(TEXT UNDER STUDY Opens)

A new working group of faculty, staff and students will seek to amend a former proposal to replace the Advisory Committee on Corporate Responsibility in Investment Policies, said James Morgan, chair of the Faculty Executive Committee, at a community forum yesterday.
The FEC clarified at the meeting that the original, controversial proposal to replace ACCRIP with an “Advisory Committee on University Resource Management” is no longer under consideration. ACCRIP handles issues of “moral responsibility” in the University’s investment policies.
The forum was co-sponsored by the FEC, the Undergraduate Council of Students and the Graduate Students Council.
The decisions come in response to community concerns about the proposal to replace ACCRIP with ACURM in May. The proposed replacement committee would have expanded on ACCRIP’s duties by “specifically (identifying) issues related to social responsibility with regard to the endowment, business practices, labor issues, gift acceptance and other related matters,” according to the proposed motion. Another proposed change includes the nomination process for faculty members. If ACURM had passed, candidates would have gone through a committee that consulted with President Christina Paxson P’19 — a break from ACCRIP’s policy, where faculty members are elected by other faculty.
The proposal drew opposition from student coalition Brown Divest, which criticized the proposal for shrinking the size of the committee, broadening its scope and giving Paxson more influence over the makeup of the committee. As a result, a faculty vote in May about replacing ACCRIP with ACURM was canceled, and the University scheduled the community forum to discuss the issue, The Herald previously reported. Brown Divest, a student coalition, calls on the University to divest from all companies “complicit in human rights abuses in Palestine,” according to its Facebook page.
Nancy Jacobs, professor of history and FEC member, addressed student concerns about ACURM at Tuesday’s forum. “We’re here now recognizing that that was not a good proposal,” she said. “As far as the FEC is concerned, that proposal is not on the table anymore. It’s up for grabs, we’re here now to talk about it, we’re here to listen to you.”
Ben Bienstock ’20, a member of Brown Divest present at the forum, was glad to learn that ACURM will not exist. But he still feels unsure that the final proposal will address the concerns of Brown Divest, which include transparency and divestment. “It was good to hear that that proposal is likely not what is being proposed,” Bienstock told The Herald. “While it was … relieving to hear that, we don’t necessarily have full faith that the administration is going to listen to our demands.”
Instead of moving forward with ACURM, faculty decided to create a working group made up of students, faculty and staff to draft a new proposal for a committee to replace ACCRIP. Jacobs said that she hopes to create a committee that will streamline faculty governance and have oversight of ethical issues concerning the University’s gift acceptance policies.
“What we’re trying to do is find a way to look together back at that proposal and come up with something that does not completely disregard the good things that ACCRIP has done, but perhaps streamline some of its running,” Jacobs said.

(TEXT UNDER STUDY Closes)
(DATA FOR ANALYSIS Opens)

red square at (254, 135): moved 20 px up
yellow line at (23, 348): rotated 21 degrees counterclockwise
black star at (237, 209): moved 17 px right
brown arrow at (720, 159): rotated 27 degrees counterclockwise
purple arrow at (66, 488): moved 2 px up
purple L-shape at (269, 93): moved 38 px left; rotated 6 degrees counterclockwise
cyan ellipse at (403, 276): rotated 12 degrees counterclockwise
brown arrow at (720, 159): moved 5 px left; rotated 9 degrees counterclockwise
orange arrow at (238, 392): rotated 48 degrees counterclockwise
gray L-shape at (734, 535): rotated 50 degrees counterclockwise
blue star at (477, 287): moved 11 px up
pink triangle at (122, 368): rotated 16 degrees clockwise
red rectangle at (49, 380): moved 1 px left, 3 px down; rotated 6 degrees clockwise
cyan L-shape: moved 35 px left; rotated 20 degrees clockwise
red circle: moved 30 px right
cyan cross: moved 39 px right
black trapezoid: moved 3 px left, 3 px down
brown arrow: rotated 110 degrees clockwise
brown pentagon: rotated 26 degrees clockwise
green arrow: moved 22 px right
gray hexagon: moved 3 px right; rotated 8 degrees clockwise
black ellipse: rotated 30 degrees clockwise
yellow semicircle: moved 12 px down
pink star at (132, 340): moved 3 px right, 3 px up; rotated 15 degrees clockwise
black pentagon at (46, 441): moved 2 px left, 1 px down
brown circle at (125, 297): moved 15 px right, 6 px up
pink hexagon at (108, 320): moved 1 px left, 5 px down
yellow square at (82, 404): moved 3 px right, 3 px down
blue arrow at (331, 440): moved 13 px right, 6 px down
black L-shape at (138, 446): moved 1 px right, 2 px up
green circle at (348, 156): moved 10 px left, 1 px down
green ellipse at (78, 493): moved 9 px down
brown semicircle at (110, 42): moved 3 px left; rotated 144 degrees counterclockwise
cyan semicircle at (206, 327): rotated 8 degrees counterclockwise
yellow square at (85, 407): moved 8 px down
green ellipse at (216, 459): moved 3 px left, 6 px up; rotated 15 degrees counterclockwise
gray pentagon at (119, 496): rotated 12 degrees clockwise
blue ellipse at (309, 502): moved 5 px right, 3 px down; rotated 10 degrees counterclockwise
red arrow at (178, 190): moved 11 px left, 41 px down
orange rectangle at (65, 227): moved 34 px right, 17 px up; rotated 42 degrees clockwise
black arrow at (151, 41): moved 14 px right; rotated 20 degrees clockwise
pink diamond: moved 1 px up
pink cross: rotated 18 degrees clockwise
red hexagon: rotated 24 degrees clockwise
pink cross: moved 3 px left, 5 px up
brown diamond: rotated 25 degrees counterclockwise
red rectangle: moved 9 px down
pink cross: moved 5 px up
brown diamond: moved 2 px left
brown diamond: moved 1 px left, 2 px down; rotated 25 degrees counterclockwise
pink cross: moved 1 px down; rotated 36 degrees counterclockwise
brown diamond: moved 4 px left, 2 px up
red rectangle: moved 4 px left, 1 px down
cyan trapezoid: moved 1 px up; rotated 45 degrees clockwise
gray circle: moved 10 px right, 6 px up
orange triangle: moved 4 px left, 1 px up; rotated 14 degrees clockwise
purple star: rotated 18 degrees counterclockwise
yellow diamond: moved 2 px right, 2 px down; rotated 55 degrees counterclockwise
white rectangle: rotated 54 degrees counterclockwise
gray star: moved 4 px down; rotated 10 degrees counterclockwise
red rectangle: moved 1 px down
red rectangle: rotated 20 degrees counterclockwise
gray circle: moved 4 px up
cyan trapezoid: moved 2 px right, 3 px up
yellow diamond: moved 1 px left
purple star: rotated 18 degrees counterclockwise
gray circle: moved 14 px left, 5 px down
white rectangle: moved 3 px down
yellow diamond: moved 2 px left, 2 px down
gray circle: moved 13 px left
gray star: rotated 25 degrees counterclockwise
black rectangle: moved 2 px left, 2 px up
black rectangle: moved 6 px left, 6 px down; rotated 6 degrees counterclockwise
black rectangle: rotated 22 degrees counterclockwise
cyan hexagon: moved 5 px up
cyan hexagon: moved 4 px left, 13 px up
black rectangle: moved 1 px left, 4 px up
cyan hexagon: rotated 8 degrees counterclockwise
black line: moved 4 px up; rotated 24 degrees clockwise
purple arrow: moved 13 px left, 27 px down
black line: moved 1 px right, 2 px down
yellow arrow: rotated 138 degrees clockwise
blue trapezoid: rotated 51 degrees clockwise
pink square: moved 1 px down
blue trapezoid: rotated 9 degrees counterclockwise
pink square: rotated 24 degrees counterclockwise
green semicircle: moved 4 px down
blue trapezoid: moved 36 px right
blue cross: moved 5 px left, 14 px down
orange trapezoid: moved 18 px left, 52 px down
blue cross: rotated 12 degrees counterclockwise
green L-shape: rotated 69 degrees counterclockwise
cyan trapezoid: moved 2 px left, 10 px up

(DATA FOR ANALYSIS Closes)

### QUESTIONS ON THE MATERIAL
A - Write out the part of the ACCRIP article that opens with the words containing "Instead of moving" and closes with "gift acceptance policies.".
B - Summarize the ACCRIP article in two sentences.
The items have no connection to the ACCRIP article.

### RESPONSES BY ITEM NUMBER
A -
Instead of moving forward with ACURM, faculty decided to create a working group made up of students, faculty and staff to draft a new proposal for a committee to replace ACCRIP. Jacobs said that she hopes to create a committee that will streamline faculty governance and have oversight of ethical issues concerning the University’s gift acceptance policies.

B - At a community forum, the Faculty Executive Committee said its controversial proposal to replace ACCRIP with an Advisory Committee on University Resource Management is no longer under consideration. Opposition from the student coalition Brown Divest had led to the cancellation of a May faculty vote, and a working group of faculty, staff and students will now draft a new proposal for a committee to replace ACCRIP.